Der Euro in der Krise?Das war schon bei der "Planung" Europäische Gemeinschaft vorauszusehen!Es ging nie!!! um eine Gemeinschaft?! unterschiedlicher nationalitäten,oder gar Solidarität.NEIN, NUR!!!um wirtschaftliche Interessen des Kapials und der banken.Was aus den Menschen wird ist denen doch völlig egal.profit,Profit,Profit um JEDEN Preis. Wir steuern auf eine Barberei in der westlichen Welt zu.Alle wissen es,aber keiner vermag es aufzuhalten,weil u.a. sämtliche berichterstattung zum EURO manipuliert ist und NUR!!! Machtinterssen des "Geldadels" im Mittelpunkt steht.Ein 3. Weltkrieg ist "in Sicht" China-USA.Er wurde und wird "angeschoben"durch den EURO noch viel Blut fließen, VIEL Blut.Blut, durch die,ach so "tollen",westliche gesellschaftsordnung erzeugt und GESTEUERT.Denn an Kriegen kann man ja wieder "wunderbar" verdienen.Der Mensch im Mittelpunkt?? lächerlich.In dieser gesellschaftsform geht es NUR!! um Gewinn und Kapital!!! Wir sollten von China lernen und es nicht journalistisch verteufeln.Chinas Gemeinschaftdenken ist die Zukunft, NICHT der anerzogene Individualismaus der Menschen in der westlichen Welt. Der mensch ist und bleibt!! ein soziales Wesen.

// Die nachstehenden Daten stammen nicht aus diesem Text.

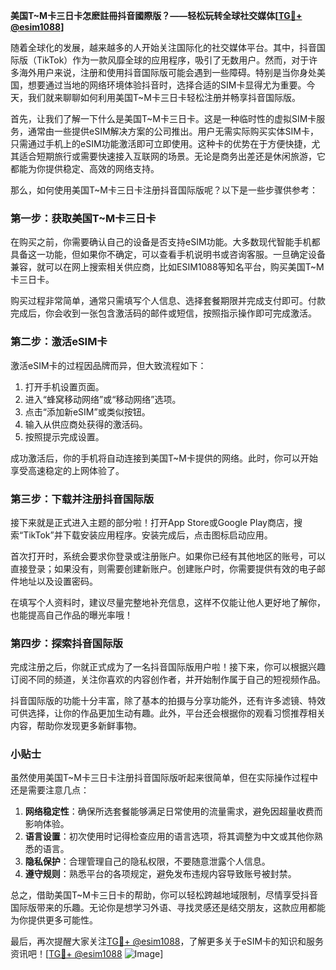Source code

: **美国T~M卡三日卡怎麽註冊抖音國際版？——轻松玩转全球社交媒体[[TG💪+ @esim1088](https://t.me/s/esim1088)]**

随着全球化的发展，越来越多的人开始关注国际化的社交媒体平台。其中，抖音国际版（TikTok）作为一款风靡全球的应用程序，吸引了无数用户。然而，对于许多海外用户来说，注册和使用抖音国际版可能会遇到一些障碍。特别是当你身处美国，想要通过当地的网络环境体验抖音时，选择合适的SIM卡显得尤为重要。今天，我们就来聊聊如何利用美国T~M卡三日卡轻松注册并畅享抖音国际版。

首先，让我们了解一下什么是美国T~M卡三日卡。这是一种临时性的虚拟SIM卡服务，通常由一些提供eSIM解决方案的公司推出。用户无需实际购买实体SIM卡，只需通过手机上的eSIM功能激活即可立即使用。这种卡的优势在于方便快捷，尤其适合短期旅行或需要快速接入互联网的场景。无论是商务出差还是休闲旅游，它都能为你提供稳定、高效的网络支持。

那么，如何使用美国T~M卡三日卡注册抖音国际版呢？以下是一些步骤供参考：

### 第一步：获取美国T~M卡三日卡

在购买之前，你需要确认自己的设备是否支持eSIM功能。大多数现代智能手机都具备这一功能，但如果你不确定，可以查看手机说明书或咨询客服。一旦确定设备兼容，就可以在网上搜索相关供应商，比如ESIM1088等知名平台，购买美国T~M卡三日卡。

购买过程非常简单，通常只需填写个人信息、选择套餐期限并完成支付即可。付款完成后，你会收到一张包含激活码的邮件或短信，按照指示操作即可完成激活。

### 第二步：激活eSIM卡

激活eSIM卡的过程因品牌而异，但大致流程如下：

1. 打开手机设置页面。
2. 进入“蜂窝移动网络”或“移动网络”选项。
3. 点击“添加新eSIM”或类似按钮。
4. 输入从供应商处获得的激活码。
5. 按照提示完成设置。

成功激活后，你的手机将自动连接到美国T~M卡提供的网络。此时，你可以开始享受高速稳定的上网体验了。

### 第三步：下载并注册抖音国际版

接下来就是正式进入主题的部分啦！打开App Store或Google Play商店，搜索“TikTok”并下载安装应用程序。安装完成后，点击图标启动应用。

首次打开时，系统会要求你登录或注册账户。如果你已经有其他地区的账号，可以直接登录；如果没有，则需要创建新账户。创建账户时，你需要提供有效的电子邮件地址以及设置密码。

在填写个人资料时，建议尽量完整地补充信息，这样不仅能让他人更好地了解你，也能提高自己作品的曝光率哦！

### 第四步：探索抖音国际版

完成注册之后，你就正式成为了一名抖音国际版用户啦！接下来，你可以根据兴趣订阅不同的频道，关注你喜欢的内容创作者，并开始制作属于自己的短视频作品。

抖音国际版的功能十分丰富，除了基本的拍摄与分享功能外，还有许多滤镜、特效可供选择，让你的作品更加生动有趣。此外，平台还会根据你的观看习惯推荐相关内容，帮助你发现更多新鲜事物。

### 小贴士

虽然使用美国T~M卡三日卡注册抖音国际版听起来很简单，但在实际操作过程中还是需要注意几点：

1. **网络稳定性**：确保所选套餐能够满足日常使用的流量需求，避免因超量收费而影响体验。
2. **语言设置**：初次使用时记得检查应用的语言选项，将其调整为中文或其他你熟悉的语言。
3. **隐私保护**：合理管理自己的隐私权限，不要随意泄露个人信息。
4. **遵守规则**：熟悉平台的各项规定，避免发布违规内容导致账号被封禁。

总之，借助美国T~M卡三日卡的帮助，你可以轻松跨越地域限制，尽情享受抖音国际版带来的乐趣。无论你是想学习外语、寻找灵感还是结交朋友，这款应用都能为你提供更多可能性。

最后，再次提醒大家关注[TG💪+ @esim1088](https://t.me/s/esim1088)，了解更多关于eSIM卡的知识和服务资讯吧！[[TG💪+ @esim1088](https://t.me/s/esim1088) ![Image](https://i.postimg.cc/4NQfJmqS/Snipaste-2025-05-13-00-14-12.png)]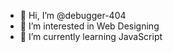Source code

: - 👋 Hi, I’m @debugger-404
- 👀 I’m interested in Web Designing
- 🌱 I’m currently learning JavaScript

<!---
debugger-404/debugger-404 is a ✨ special ✨ repository because its `README.md` (this file) appears on your GitHub profile.
You can click the Preview link to take a look at your changes.
--->
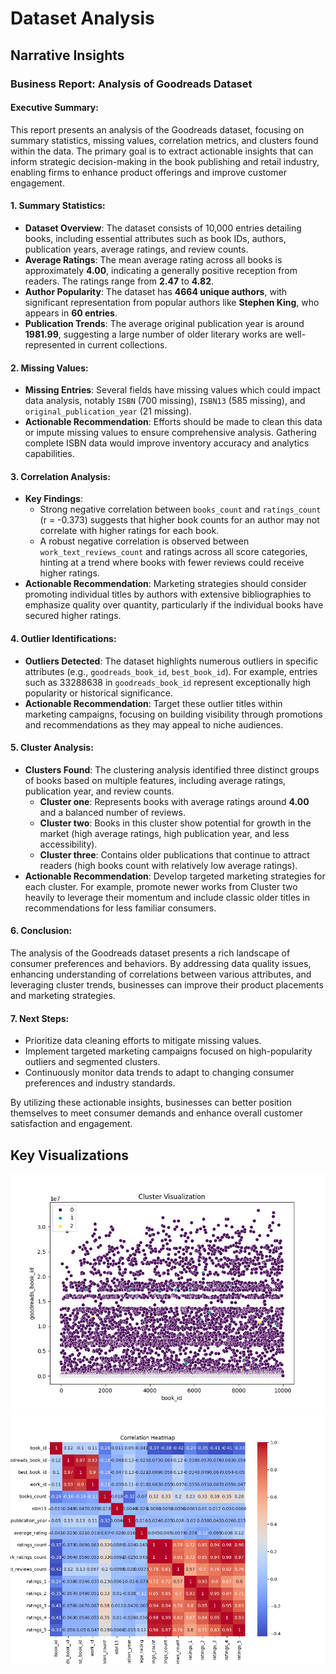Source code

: # Dataset Analysis

## Narrative Insights

### Business Report: Analysis of Goodreads Dataset

#### Executive Summary:
This report presents an analysis of the Goodreads dataset, focusing on summary statistics, missing values, correlation metrics, and clusters found within the data. The primary goal is to extract actionable insights that can inform strategic decision-making in the book publishing and retail industry, enabling firms to enhance product offerings and improve customer engagement.

#### 1. Summary Statistics:
- **Dataset Overview**: The dataset consists of 10,000 entries detailing books, including essential attributes such as book IDs, authors, publication years, average ratings, and review counts.
- **Average Ratings**: The mean average rating across all books is approximately **4.00**, indicating a generally positive reception from readers. The ratings range from **2.47** to **4.82**.
- **Author Popularity**: The dataset has **4664 unique authors**, with significant representation from popular authors like **Stephen King**, who appears in **60 entries**.
- **Publication Trends**: The average original publication year is around **1981.99**, suggesting a large number of older literary works are well-represented in current collections.

#### 2. Missing Values:
- **Missing Entries**: Several fields have missing values which could impact data analysis, notably `ISBN` (700 missing), `ISBN13` (585 missing), and `original_publication_year` (21 missing). 
- **Actionable Recommendation**: Efforts should be made to clean this data or impute missing values to ensure comprehensive analysis. Gathering complete ISBN data would improve inventory accuracy and analytics capabilities.

#### 3. Correlation Analysis:
- **Key Findings**:
  - Strong negative correlation between `books_count` and `ratings_count` (r = -0.373) suggests that higher book counts for an author may not correlate with higher ratings for each book.
  - A robust negative correlation is observed between `work_text_reviews_count` and ratings across all score categories, hinting at a trend where books with fewer reviews could receive higher ratings.
- **Actionable Recommendation**: Marketing strategies should consider promoting individual titles by authors with extensive bibliographies to emphasize quality over quantity, particularly if the individual books have secured higher ratings.

#### 4. Outlier Identifications:
- **Outliers Detected**: The dataset highlights numerous outliers in specific attributes (e.g., `goodreads_book_id`, `best_book_id`). For example, entries such as 33288638 in `goodreads_book_id` represent exceptionally high popularity or historical significance.
- **Actionable Recommendation**: Target these outlier titles within marketing campaigns, focusing on building visibility through promotions and recommendations as they may appeal to niche audiences.

#### 5. Cluster Analysis:
- **Clusters Found**: The clustering analysis identified three distinct groups of books based on multiple features, including average ratings, publication year, and review counts.
  - **Cluster one**: Represents books with average ratings around **4.00** and a balanced number of reviews.
  - **Cluster two**: Books in this cluster show potential for growth in the market (high average ratings, high publication year, and less accessibility).
  - **Cluster three**: Contains older publications that continue to attract readers (high books count with relatively low average ratings).
- **Actionable Recommendation**: Develop targeted marketing strategies for each cluster. For example, promote newer works from Cluster two heavily to leverage their momentum and include classic older titles in recommendations for less familiar consumers.

#### 6. Conclusion:
The analysis of the Goodreads dataset presents a rich landscape of consumer preferences and behaviors. By addressing data quality issues, enhancing understanding of correlations between various attributes, and leveraging cluster trends, businesses can improve their product placements and marketing strategies. 

#### 7. Next Steps:
- Prioritize data cleaning efforts to mitigate missing values.
- Implement targeted marketing campaigns focused on high-popularity outliers and segmented clusters.
- Continuously monitor data trends to adapt to changing consumer preferences and industry standards.

By utilizing these actionable insights, businesses can better position themselves to meet consumer demands and enhance overall customer satisfaction and engagement.

## Key Visualizations

![cluster_visualization.png](cluster_visualization.png)
![correlation_heatmap.png](correlation_heatmap.png)
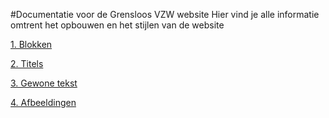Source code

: #Documentatie voor de Grensloos VZW website
Hier vind je alle informatie omtrent het opbouwen en het stijlen van de website

[1. Blokken](/en/latest/1.%20Blokken/)  

[2. Titels](/en/latest/2.%20Titels/)  

[3. Gewone tekst](/en/latest/3.%20Gewone%20tekst)  

[4. Afbeeldingen](/en/latest/4.%20Afbeeldingen)  
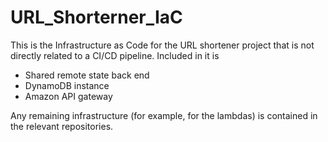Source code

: # URL_Shorterner_IaC

This is the Infrastructure as Code for the URL shortener project that is not directly related to a CI/CD pipeline. Included in it is

- Shared remote state back end
- DynamoDB instance
- Amazon API gateway

Any remaining infrastructure (for example, for the lambdas) is contained in the relevant repositories.
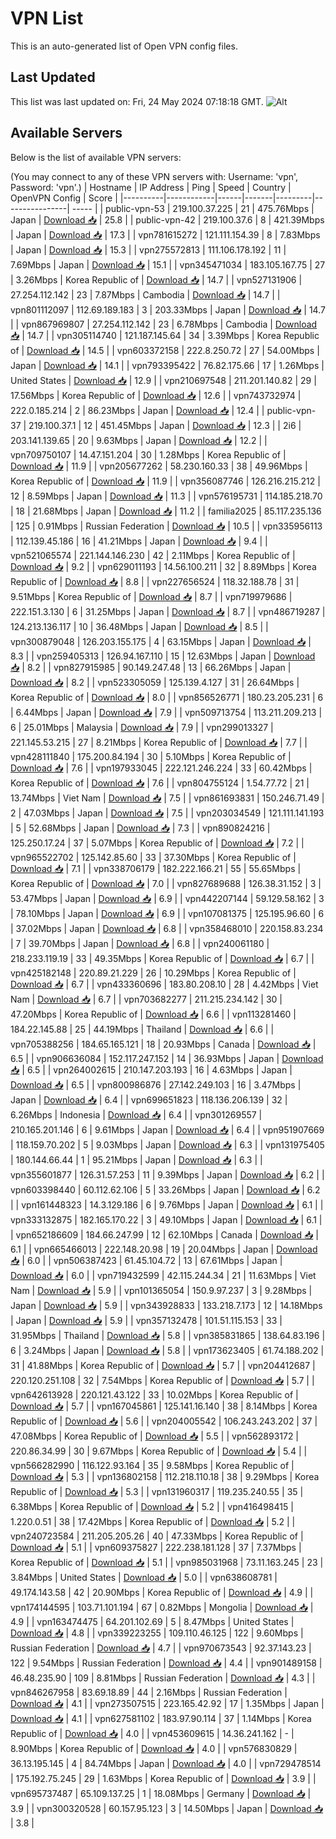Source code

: # VPN List

This is an auto-generated list of Open VPN config files.

## Last Updated

This list was last updated on: Fri, 24 May 2024 07:18:18 GMT.
![Alt](https://repobeats.axiom.co/api/embed/186b98318ef1479477931607c1ad7d823f12451f.svg "Repobeats analytics image")

## Available Servers

Below is the list of available VPN servers:

(You may connect to any of these VPN servers with: Username: 'vpn', Password: 'vpn'.)
| Hostname | IP Address | Ping | Speed | Country | OpenVPN Config | Score |
|----------|------------|------|-------|---------|----------------| ----- |
| public-vpn-53 | 219.100.37.225 | 21 | 475.76Mbps | Japan | [Download 📥](./configs/server_0_JP.ovpn) | 25.8 |
| public-vpn-42 | 219.100.37.6 | 8 | 421.39Mbps | Japan | [Download 📥](./configs/server_1_JP.ovpn) | 17.3 |
| vpn781615272 | 121.111.154.39 | 8 | 7.83Mbps | Japan | [Download 📥](./configs/server_2_JP.ovpn) | 15.3 |
| vpn275572813 | 111.106.178.192 | 11 | 7.69Mbps | Japan | [Download 📥](./configs/server_3_JP.ovpn) | 15.1 |
| vpn345471034 | 183.105.167.75 | 27 | 3.26Mbps | Korea Republic of | [Download 📥](./configs/server_4_KR.ovpn) | 14.7 |
| vpn527131906 | 27.254.112.142 | 23 | 7.87Mbps | Cambodia | [Download 📥](./configs/server_5_KH.ovpn) | 14.7 |
| vpn801112097 | 112.69.189.183 | 3 | 203.33Mbps | Japan | [Download 📥](./configs/server_6_JP.ovpn) | 14.7 |
| vpn867969807 | 27.254.112.142 | 23 | 6.78Mbps | Cambodia | [Download 📥](./configs/server_7_KH.ovpn) | 14.7 |
| vpn305114740 | 121.187.145.64 | 34 | 3.39Mbps | Korea Republic of | [Download 📥](./configs/server_8_KR.ovpn) | 14.5 |
| vpn603372158 | 222.8.250.72 | 27 | 54.00Mbps | Japan | [Download 📥](./configs/server_9_JP.ovpn) | 14.1 |
| vpn793395422 | 76.82.175.66 | 17 | 1.26Mbps | United States | [Download 📥](./configs/server_10_US.ovpn) | 12.9 |
| vpn210697548 | 211.201.140.82 | 29 | 17.56Mbps | Korea Republic of | [Download 📥](./configs/server_11_KR.ovpn) | 12.6 |
| vpn743732974 | 222.0.185.214 | 2 | 86.23Mbps | Japan | [Download 📥](./configs/server_12_JP.ovpn) | 12.4 |
| public-vpn-37 | 219.100.37.1 | 12 | 451.45Mbps | Japan | [Download 📥](./configs/server_13_JP.ovpn) | 12.3 |
| 2i6 | 203.141.139.65 | 20 | 9.63Mbps | Japan | [Download 📥](./configs/server_14_JP.ovpn) | 12.2 |
| vpn709750107 | 14.47.151.204 | 30 | 1.28Mbps | Korea Republic of | [Download 📥](./configs/server_15_KR.ovpn) | 11.9 |
| vpn205677262 | 58.230.160.33 | 38 | 49.96Mbps | Korea Republic of | [Download 📥](./configs/server_16_KR.ovpn) | 11.9 |
| vpn356087746 | 126.216.215.212 | 12 | 8.59Mbps | Japan | [Download 📥](./configs/server_17_JP.ovpn) | 11.3 |
| vpn576195731 | 114.185.218.70 | 18 | 21.68Mbps | Japan | [Download 📥](./configs/server_18_JP.ovpn) | 11.2 |
| familia2025 | 85.117.235.136 | 125 | 0.91Mbps | Russian Federation | [Download 📥](./configs/server_19_RU.ovpn) | 10.5 |
| vpn335956113 | 112.139.45.186 | 16 | 41.21Mbps | Japan | [Download 📥](./configs/server_20_JP.ovpn) | 9.4 |
| vpn521065574 | 221.144.146.230 | 42 | 2.11Mbps | Korea Republic of | [Download 📥](./configs/server_21_KR.ovpn) | 9.2 |
| vpn629011193 | 14.56.100.211 | 32 | 8.89Mbps | Korea Republic of | [Download 📥](./configs/server_22_KR.ovpn) | 8.8 |
| vpn227656524 | 118.32.188.78 | 31 | 9.51Mbps | Korea Republic of | [Download 📥](./configs/server_23_KR.ovpn) | 8.7 |
| vpn719979686 | 222.151.3.130 | 6 | 31.25Mbps | Japan | [Download 📥](./configs/server_24_JP.ovpn) | 8.7 |
| vpn486719287 | 124.213.136.117 | 10 | 36.48Mbps | Japan | [Download 📥](./configs/server_25_JP.ovpn) | 8.5 |
| vpn300879048 | 126.203.155.175 | 4 | 63.15Mbps | Japan | [Download 📥](./configs/server_26_JP.ovpn) | 8.3 |
| vpn259405313 | 126.94.167.110 | 15 | 12.63Mbps | Japan | [Download 📥](./configs/server_27_JP.ovpn) | 8.2 |
| vpn827915985 | 90.149.247.48 | 13 | 66.26Mbps | Japan | [Download 📥](./configs/server_28_JP.ovpn) | 8.2 |
| vpn523305059 | 125.139.4.127 | 31 | 26.64Mbps | Korea Republic of | [Download 📥](./configs/server_29_KR.ovpn) | 8.0 |
| vpn856526771 | 180.23.205.231 | 6 | 6.44Mbps | Japan | [Download 📥](./configs/server_30_JP.ovpn) | 7.9 |
| vpn509713754 | 113.211.209.213 | 6 | 25.01Mbps | Malaysia | [Download 📥](./configs/server_31_MY.ovpn) | 7.9 |
| vpn299013327 | 221.145.53.215 | 27 | 8.21Mbps | Korea Republic of | [Download 📥](./configs/server_32_KR.ovpn) | 7.7 |
| vpn428111840 | 175.200.84.194 | 30 | 5.10Mbps | Korea Republic of | [Download 📥](./configs/server_33_KR.ovpn) | 7.6 |
| vpn197933045 | 222.121.246.224 | 33 | 60.42Mbps | Korea Republic of | [Download 📥](./configs/server_34_KR.ovpn) | 7.6 |
| vpn804755124 | 1.54.77.72 | 21 | 13.74Mbps | Viet Nam | [Download 📥](./configs/server_35_VN.ovpn) | 7.5 |
| vpn861693831 | 150.246.71.49 | 2 | 47.03Mbps | Japan | [Download 📥](./configs/server_36_JP.ovpn) | 7.5 |
| vpn203034549 | 121.111.141.193 | 5 | 52.68Mbps | Japan | [Download 📥](./configs/server_37_JP.ovpn) | 7.3 |
| vpn890824216 | 125.250.17.24 | 37 | 5.07Mbps | Korea Republic of | [Download 📥](./configs/server_38_KR.ovpn) | 7.2 |
| vpn965522702 | 125.142.85.60 | 33 | 37.30Mbps | Korea Republic of | [Download 📥](./configs/server_39_KR.ovpn) | 7.1 |
| vpn338706179 | 182.222.166.21 | 55 | 55.65Mbps | Korea Republic of | [Download 📥](./configs/server_40_KR.ovpn) | 7.0 |
| vpn827689688 | 126.38.31.152 | 3 | 53.47Mbps | Japan | [Download 📥](./configs/server_41_JP.ovpn) | 6.9 |
| vpn442207144 | 59.129.58.162 | 3 | 78.10Mbps | Japan | [Download 📥](./configs/server_42_JP.ovpn) | 6.9 |
| vpn107081375 | 125.195.96.60 | 6 | 37.02Mbps | Japan | [Download 📥](./configs/server_43_JP.ovpn) | 6.8 |
| vpn358468010 | 220.158.83.234 | 7 | 39.70Mbps | Japan | [Download 📥](./configs/server_44_JP.ovpn) | 6.8 |
| vpn240061180 | 218.233.119.19 | 33 | 49.35Mbps | Korea Republic of | [Download 📥](./configs/server_45_KR.ovpn) | 6.7 |
| vpn425182148 | 220.89.21.229 | 26 | 10.29Mbps | Korea Republic of | [Download 📥](./configs/server_46_KR.ovpn) | 6.7 |
| vpn433360696 | 183.80.208.10 | 28 | 4.42Mbps | Viet Nam | [Download 📥](./configs/server_47_VN.ovpn) | 6.7 |
| vpn703682277 | 211.215.234.142 | 30 | 47.20Mbps | Korea Republic of | [Download 📥](./configs/server_48_KR.ovpn) | 6.6 |
| vpn113281460 | 184.22.145.88 | 25 | 44.19Mbps | Thailand | [Download 📥](./configs/server_49_TH.ovpn) | 6.6 |
| vpn705388256 | 184.65.165.121 | 18 | 20.93Mbps | Canada | [Download 📥](./configs/server_50_CA.ovpn) | 6.5 |
| vpn906636084 | 152.117.247.152 | 14 | 36.93Mbps | Japan | [Download 📥](./configs/server_51_JP.ovpn) | 6.5 |
| vpn264002615 | 210.147.203.193 | 16 | 4.63Mbps | Japan | [Download 📥](./configs/server_52_JP.ovpn) | 6.5 |
| vpn800986876 | 27.142.249.103 | 16 | 3.47Mbps | Japan | [Download 📥](./configs/server_53_JP.ovpn) | 6.4 |
| vpn699651823 | 118.136.206.139 | 32 | 6.26Mbps | Indonesia | [Download 📥](./configs/server_54_ID.ovpn) | 6.4 |
| vpn301269557 | 210.165.201.146 | 6 | 9.61Mbps | Japan | [Download 📥](./configs/server_55_JP.ovpn) | 6.4 |
| vpn951907669 | 118.159.70.202 | 5 | 9.03Mbps | Japan | [Download 📥](./configs/server_56_JP.ovpn) | 6.3 |
| vpn131975405 | 180.144.66.44 | 1 | 95.21Mbps | Japan | [Download 📥](./configs/server_57_JP.ovpn) | 6.3 |
| vpn355601877 | 126.31.57.253 | 11 | 9.39Mbps | Japan | [Download 📥](./configs/server_58_JP.ovpn) | 6.2 |
| vpn603398440 | 60.112.62.106 | 5 | 33.26Mbps | Japan | [Download 📥](./configs/server_59_JP.ovpn) | 6.2 |
| vpn161448323 | 14.3.129.186 | 6 | 9.76Mbps | Japan | [Download 📥](./configs/server_60_JP.ovpn) | 6.1 |
| vpn333132875 | 182.165.170.22 | 3 | 49.10Mbps | Japan | [Download 📥](./configs/server_61_JP.ovpn) | 6.1 |
| vpn652186609 | 184.66.247.99 | 12 | 62.10Mbps | Canada | [Download 📥](./configs/server_62_CA.ovpn) | 6.1 |
| vpn665466013 | 222.148.20.98 | 19 | 20.04Mbps | Japan | [Download 📥](./configs/server_63_JP.ovpn) | 6.0 |
| vpn506387423 | 61.45.104.72 | 13 | 67.61Mbps | Japan | [Download 📥](./configs/server_64_JP.ovpn) | 6.0 |
| vpn719432599 | 42.115.244.34 | 21 | 11.63Mbps | Viet Nam | [Download 📥](./configs/server_65_VN.ovpn) | 5.9 |
| vpn101365054 | 150.9.97.237 | 3 | 9.28Mbps | Japan | [Download 📥](./configs/server_66_JP.ovpn) | 5.9 |
| vpn343928833 | 133.218.7.173 | 12 | 14.18Mbps | Japan | [Download 📥](./configs/server_67_JP.ovpn) | 5.9 |
| vpn357132478 | 101.51.115.153 | 33 | 31.95Mbps | Thailand | [Download 📥](./configs/server_68_TH.ovpn) | 5.8 |
| vpn385831865 | 138.64.83.196 | 6 | 3.24Mbps | Japan | [Download 📥](./configs/server_69_JP.ovpn) | 5.8 |
| vpn173623405 | 61.74.188.202 | 31 | 41.88Mbps | Korea Republic of | [Download 📥](./configs/server_70_KR.ovpn) | 5.7 |
| vpn204412687 | 220.120.251.108 | 32 | 7.54Mbps | Korea Republic of | [Download 📥](./configs/server_71_KR.ovpn) | 5.7 |
| vpn642613928 | 220.121.43.122 | 33 | 10.02Mbps | Korea Republic of | [Download 📥](./configs/server_72_KR.ovpn) | 5.7 |
| vpn167045861 | 125.141.16.140 | 38 | 8.14Mbps | Korea Republic of | [Download 📥](./configs/server_73_KR.ovpn) | 5.6 |
| vpn204005542 | 106.243.243.202 | 37 | 47.08Mbps | Korea Republic of | [Download 📥](./configs/server_74_KR.ovpn) | 5.5 |
| vpn562893172 | 220.86.34.99 | 30 | 9.67Mbps | Korea Republic of | [Download 📥](./configs/server_75_KR.ovpn) | 5.4 |
| vpn566282990 | 116.122.93.164 | 35 | 9.58Mbps | Korea Republic of | [Download 📥](./configs/server_76_KR.ovpn) | 5.3 |
| vpn136802158 | 112.218.110.18 | 38 | 9.29Mbps | Korea Republic of | [Download 📥](./configs/server_77_KR.ovpn) | 5.3 |
| vpn131960317 | 119.235.240.55 | 35 | 6.38Mbps | Korea Republic of | [Download 📥](./configs/server_78_KR.ovpn) | 5.2 |
| vpn416498415 | 1.220.0.51 | 38 | 17.42Mbps | Korea Republic of | [Download 📥](./configs/server_79_KR.ovpn) | 5.2 |
| vpn240723584 | 211.205.205.26 | 40 | 47.33Mbps | Korea Republic of | [Download 📥](./configs/server_80_KR.ovpn) | 5.1 |
| vpn609375827 | 222.238.181.128 | 37 | 7.37Mbps | Korea Republic of | [Download 📥](./configs/server_81_KR.ovpn) | 5.1 |
| vpn985031968 | 73.11.163.245 | 23 | 3.84Mbps | United States | [Download 📥](./configs/server_82_US.ovpn) | 5.0 |
| vpn638608781 | 49.174.143.58 | 42 | 20.90Mbps | Korea Republic of | [Download 📥](./configs/server_83_KR.ovpn) | 4.9 |
| vpn174144595 | 103.71.101.194 | 67 | 0.82Mbps | Mongolia | [Download 📥](./configs/server_84_MN.ovpn) | 4.9 |
| vpn163474475 | 64.201.102.69 | 5 | 8.47Mbps | United States | [Download 📥](./configs/server_85_US.ovpn) | 4.8 |
| vpn339223255 | 109.110.46.125 | 122 | 9.60Mbps | Russian Federation | [Download 📥](./configs/server_86_RU.ovpn) | 4.7 |
| vpn970673543 | 92.37.143.23 | 122 | 9.54Mbps | Russian Federation | [Download 📥](./configs/server_87_RU.ovpn) | 4.4 |
| vpn901489158 | 46.48.235.90 | 109 | 8.81Mbps | Russian Federation | [Download 📥](./configs/server_88_RU.ovpn) | 4.3 |
| vpn846267958 | 83.69.18.89 | 44 | 2.16Mbps | Russian Federation | [Download 📥](./configs/server_89_RU.ovpn) | 4.1 |
| vpn273507515 | 223.165.42.92 | 17 | 1.35Mbps | Japan | [Download 📥](./configs/server_90_JP.ovpn) | 4.1 |
| vpn627581102 | 183.97.90.114 | 37 | 1.14Mbps | Korea Republic of | [Download 📥](./configs/server_91_KR.ovpn) | 4.0 |
| vpn453609615 | 14.36.241.162 | - | 8.90Mbps | Korea Republic of | [Download 📥](./configs/server_92_KR.ovpn) | 4.0 |
| vpn576830829 | 36.13.195.145 | 4 | 84.74Mbps | Japan | [Download 📥](./configs/server_93_JP.ovpn) | 4.0 |
| vpn729478514 | 175.192.75.245 | 29 | 1.63Mbps | Korea Republic of | [Download 📥](./configs/server_94_KR.ovpn) | 3.9 |
| vpn695737487 | 65.109.137.25 | 1 | 18.08Mbps | Germany | [Download 📥](./configs/server_95_DE.ovpn) | 3.9 |
| vpn300320528 | 60.157.95.123 | 3 | 14.50Mbps | Japan | [Download 📥](./configs/server_96_JP.ovpn) | 3.8 |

Sozialismus oder barbarei- die Menschheit hat die Wahl.Ich hoffe "wir" wählen das Leben!!! A.Sommerfeld

reiner tiroch schrieb am 25.07.2012 15:43:06

es will halt keiner wahrhaben dass der Euro am Ende ist. die sinnlose dauerretterei dient nur den Banken, und krise verschärft sich von Tag zu Tag. statt Farbe zu bekennen, sieht diese verlogene regierung keinerlei gefahr und will mit dem ESM mit unbegrentzen Billionen weiterhin die verursacher auf Kosten der Bürger füttern. die tatsächlichen Gesamtschulden werden geheimgehalten, Banken manipulieren ohne Ende, und Konkursverschleppung ist in.